3. “Television is entertaining; reading is educational.”
It may be that reading is far more instructional than seeing and hearing (though, if this is true, it will be an indictment of much of our higher education). But to make this claim is to abandon the control of content which the article took as its initial premise. If we’re going to consider which has more cognitive benefit, we have to consider reading and viewing both primarily for the sake of entertainment. We may do this in accordance with the author’s plan: won’t the author say that reading ends up always or for the most part delivering instruction in addition to entertainment, and in greater quantities? I don’t quite know how to respond to this, because there’s something unfair about it, if not logically, then in spirit: we are begrudged, for example, the entertainment of reading A Game of Thrones, which is redeemed because at the very least we might expand our vocabulary or deepen our appreciation of syntax.
To continue and conclude: what is finally unfair, I suppose, is the feeling that the claim has now been shifted. One has picked out beforehand as cognitively valuable precisely those features and skills that reading as a media is best suited to deliver (syntactic complexity, which is much more difficult to express in a temporal than a spatial – that is an auditory than a visual linguistic system; reasoning; variety of register and vocabulary). One then notices that television cannot deliver these and effectively and concludes that reading is superior. All the empirical studies are besides the point, because the real work is being done by these a priori assumptions.
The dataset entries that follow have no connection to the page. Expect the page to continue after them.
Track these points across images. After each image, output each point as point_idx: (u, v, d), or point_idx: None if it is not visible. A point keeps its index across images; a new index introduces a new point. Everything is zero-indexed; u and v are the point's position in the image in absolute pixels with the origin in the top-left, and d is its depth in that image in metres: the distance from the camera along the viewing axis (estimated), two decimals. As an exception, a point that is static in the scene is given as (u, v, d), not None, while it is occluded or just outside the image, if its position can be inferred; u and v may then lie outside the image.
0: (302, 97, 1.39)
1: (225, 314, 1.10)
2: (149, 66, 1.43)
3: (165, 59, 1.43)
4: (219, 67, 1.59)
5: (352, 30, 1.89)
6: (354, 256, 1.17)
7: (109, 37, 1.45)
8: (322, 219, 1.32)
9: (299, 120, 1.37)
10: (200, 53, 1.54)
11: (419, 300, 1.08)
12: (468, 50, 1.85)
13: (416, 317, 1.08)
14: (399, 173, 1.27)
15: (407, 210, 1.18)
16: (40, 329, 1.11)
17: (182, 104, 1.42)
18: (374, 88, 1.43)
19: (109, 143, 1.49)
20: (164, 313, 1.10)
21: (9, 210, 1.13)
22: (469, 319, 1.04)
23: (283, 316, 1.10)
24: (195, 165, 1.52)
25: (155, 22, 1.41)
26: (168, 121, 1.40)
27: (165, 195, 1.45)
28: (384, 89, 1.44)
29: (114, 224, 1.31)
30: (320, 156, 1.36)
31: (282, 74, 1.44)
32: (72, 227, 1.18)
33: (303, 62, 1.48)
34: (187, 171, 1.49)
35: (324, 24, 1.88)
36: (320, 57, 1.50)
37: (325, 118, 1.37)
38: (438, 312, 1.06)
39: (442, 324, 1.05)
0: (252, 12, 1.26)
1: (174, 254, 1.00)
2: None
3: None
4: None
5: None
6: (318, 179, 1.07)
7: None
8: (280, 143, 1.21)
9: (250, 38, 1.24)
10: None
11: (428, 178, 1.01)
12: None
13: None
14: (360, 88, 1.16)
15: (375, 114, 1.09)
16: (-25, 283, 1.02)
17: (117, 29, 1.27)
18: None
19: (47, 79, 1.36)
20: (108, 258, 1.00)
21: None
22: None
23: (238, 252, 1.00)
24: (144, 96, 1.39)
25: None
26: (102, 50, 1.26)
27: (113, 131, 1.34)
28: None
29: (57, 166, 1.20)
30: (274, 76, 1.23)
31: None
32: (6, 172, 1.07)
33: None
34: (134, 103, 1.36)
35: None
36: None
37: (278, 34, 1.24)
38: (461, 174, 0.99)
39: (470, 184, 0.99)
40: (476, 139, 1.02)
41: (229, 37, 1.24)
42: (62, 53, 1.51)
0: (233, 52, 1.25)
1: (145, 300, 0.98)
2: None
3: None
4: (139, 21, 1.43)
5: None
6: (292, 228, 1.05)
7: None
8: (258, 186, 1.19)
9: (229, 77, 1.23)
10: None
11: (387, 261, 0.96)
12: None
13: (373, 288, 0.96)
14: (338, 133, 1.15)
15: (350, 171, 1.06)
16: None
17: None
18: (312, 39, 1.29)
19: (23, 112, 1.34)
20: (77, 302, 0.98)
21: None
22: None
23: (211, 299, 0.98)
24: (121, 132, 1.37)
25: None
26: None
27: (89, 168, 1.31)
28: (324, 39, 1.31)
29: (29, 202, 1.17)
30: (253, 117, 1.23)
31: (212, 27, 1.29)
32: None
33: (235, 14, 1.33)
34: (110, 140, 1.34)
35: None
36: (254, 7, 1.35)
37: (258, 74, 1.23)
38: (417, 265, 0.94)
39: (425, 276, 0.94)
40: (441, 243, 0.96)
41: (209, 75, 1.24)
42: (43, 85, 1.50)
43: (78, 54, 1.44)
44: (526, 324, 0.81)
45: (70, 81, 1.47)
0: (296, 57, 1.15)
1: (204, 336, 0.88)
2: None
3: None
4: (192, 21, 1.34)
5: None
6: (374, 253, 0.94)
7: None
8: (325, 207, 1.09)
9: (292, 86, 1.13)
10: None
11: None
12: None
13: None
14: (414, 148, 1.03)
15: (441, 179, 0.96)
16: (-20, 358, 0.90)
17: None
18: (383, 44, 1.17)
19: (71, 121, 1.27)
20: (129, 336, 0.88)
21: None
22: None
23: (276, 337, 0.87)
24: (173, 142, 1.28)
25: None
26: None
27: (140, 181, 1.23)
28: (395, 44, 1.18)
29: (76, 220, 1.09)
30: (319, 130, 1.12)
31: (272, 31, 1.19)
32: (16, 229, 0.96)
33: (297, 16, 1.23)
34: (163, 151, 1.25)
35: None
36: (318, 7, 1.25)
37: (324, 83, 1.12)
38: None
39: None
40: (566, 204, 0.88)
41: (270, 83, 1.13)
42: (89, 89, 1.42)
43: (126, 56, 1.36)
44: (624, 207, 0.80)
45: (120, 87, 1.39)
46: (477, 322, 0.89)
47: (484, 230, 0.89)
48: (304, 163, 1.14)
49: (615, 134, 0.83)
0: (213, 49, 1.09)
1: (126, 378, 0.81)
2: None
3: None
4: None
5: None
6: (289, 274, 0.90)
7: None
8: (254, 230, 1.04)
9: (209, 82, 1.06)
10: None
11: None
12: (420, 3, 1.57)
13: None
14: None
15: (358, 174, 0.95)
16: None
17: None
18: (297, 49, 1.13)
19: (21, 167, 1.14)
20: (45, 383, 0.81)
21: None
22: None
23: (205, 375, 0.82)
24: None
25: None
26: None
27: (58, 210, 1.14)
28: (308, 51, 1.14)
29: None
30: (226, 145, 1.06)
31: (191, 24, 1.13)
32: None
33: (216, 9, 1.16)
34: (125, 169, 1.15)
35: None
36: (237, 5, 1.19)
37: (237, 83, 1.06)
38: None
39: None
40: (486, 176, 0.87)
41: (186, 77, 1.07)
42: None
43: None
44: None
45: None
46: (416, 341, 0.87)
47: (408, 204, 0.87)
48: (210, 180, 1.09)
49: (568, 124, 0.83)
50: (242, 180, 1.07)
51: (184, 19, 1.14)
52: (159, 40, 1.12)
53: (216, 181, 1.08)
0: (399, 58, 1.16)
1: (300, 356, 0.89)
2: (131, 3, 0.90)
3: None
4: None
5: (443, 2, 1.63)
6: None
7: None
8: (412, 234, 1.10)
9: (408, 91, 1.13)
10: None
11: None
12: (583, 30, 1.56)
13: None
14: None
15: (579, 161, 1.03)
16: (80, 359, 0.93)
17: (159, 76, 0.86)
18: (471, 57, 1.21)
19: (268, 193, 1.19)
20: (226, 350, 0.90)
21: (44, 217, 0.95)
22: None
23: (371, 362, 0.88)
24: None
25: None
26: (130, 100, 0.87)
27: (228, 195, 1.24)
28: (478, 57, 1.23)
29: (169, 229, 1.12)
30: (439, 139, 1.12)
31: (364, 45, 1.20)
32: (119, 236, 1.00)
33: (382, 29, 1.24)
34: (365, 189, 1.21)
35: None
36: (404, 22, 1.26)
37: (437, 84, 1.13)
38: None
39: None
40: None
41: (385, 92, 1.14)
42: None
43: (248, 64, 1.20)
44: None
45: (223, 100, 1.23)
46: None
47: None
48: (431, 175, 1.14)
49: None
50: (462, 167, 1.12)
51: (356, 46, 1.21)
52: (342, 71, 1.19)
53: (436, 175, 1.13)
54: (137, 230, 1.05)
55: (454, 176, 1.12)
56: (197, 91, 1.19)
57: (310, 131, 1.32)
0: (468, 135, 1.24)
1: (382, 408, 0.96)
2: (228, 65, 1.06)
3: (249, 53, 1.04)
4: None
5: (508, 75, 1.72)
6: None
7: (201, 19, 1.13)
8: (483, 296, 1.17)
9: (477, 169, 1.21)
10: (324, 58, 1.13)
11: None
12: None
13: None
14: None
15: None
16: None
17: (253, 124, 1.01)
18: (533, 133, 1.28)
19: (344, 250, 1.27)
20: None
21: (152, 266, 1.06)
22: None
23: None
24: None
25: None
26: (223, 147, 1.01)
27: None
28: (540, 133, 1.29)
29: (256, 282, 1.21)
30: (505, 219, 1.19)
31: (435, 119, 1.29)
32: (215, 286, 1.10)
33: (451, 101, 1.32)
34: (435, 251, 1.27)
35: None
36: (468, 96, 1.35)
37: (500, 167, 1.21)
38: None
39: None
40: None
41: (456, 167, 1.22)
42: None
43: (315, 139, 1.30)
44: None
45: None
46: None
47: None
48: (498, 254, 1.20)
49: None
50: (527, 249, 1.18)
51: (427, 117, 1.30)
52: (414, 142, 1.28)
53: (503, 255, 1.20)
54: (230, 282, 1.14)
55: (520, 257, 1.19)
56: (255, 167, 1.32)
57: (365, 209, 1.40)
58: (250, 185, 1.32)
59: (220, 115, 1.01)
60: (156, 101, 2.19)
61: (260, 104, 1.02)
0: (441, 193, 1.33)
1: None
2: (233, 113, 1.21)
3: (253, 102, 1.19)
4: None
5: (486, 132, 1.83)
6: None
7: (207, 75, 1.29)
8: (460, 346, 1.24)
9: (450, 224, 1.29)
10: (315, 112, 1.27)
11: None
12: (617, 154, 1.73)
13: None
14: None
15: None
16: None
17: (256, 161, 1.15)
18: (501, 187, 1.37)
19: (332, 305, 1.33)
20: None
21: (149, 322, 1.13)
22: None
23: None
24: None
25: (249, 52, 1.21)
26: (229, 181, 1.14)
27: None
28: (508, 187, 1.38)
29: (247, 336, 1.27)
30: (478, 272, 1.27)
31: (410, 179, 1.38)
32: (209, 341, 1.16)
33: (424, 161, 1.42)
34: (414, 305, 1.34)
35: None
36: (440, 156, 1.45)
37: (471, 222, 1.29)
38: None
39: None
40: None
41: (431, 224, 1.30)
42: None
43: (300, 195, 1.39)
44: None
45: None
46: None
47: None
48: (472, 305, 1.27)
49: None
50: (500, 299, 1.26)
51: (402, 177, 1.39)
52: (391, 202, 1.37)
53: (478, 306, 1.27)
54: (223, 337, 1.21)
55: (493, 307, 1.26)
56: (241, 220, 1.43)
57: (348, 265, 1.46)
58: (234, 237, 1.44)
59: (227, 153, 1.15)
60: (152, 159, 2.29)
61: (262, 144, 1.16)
But these assumptions miss out on the reason the majority people are reading and watching television in the first place – to be entertained. The purpose of entertainment is not to improve yourself or anything except release and enjoyment. Criticizing different forms of entertainment for what they are not meant as entertainment to do is a dreary enterprise.
My own feeling is that we give entertainment the place it is due in our lives (easier said than done) and not try to assuage our guilt by half measures: “I’m reading A Game of Thrones instead of watching it, so I’m actually being somewhat productive.”
If mental work is requisite to health and development, then by all means do mental work – but save your energy for something really valuable, like studying Calculus, and don’t waste valuable capital working through a novel when all you want is to entertain yourself.
– But of course, novels, television, games, and sports are all entertaining in their own ways, and we vary our entertainments not because we feel one is healthier than another, but because we have the intuition that exclusive focus on this past-time at the expense of some other is narrow-minded and obsessive.
There is a discussion to be had about the most balanced way to enjoy one’s leisure, in short, but it is not to be confused by the mindset according to which we must maximize our productivity and improvement in whatever we do. There is a whiff about any article of this kind that our leisure activities should be an extension of the self-improvement and profit we seek from our vocation – which I believe is nonsense! But to argue that would require another long essay.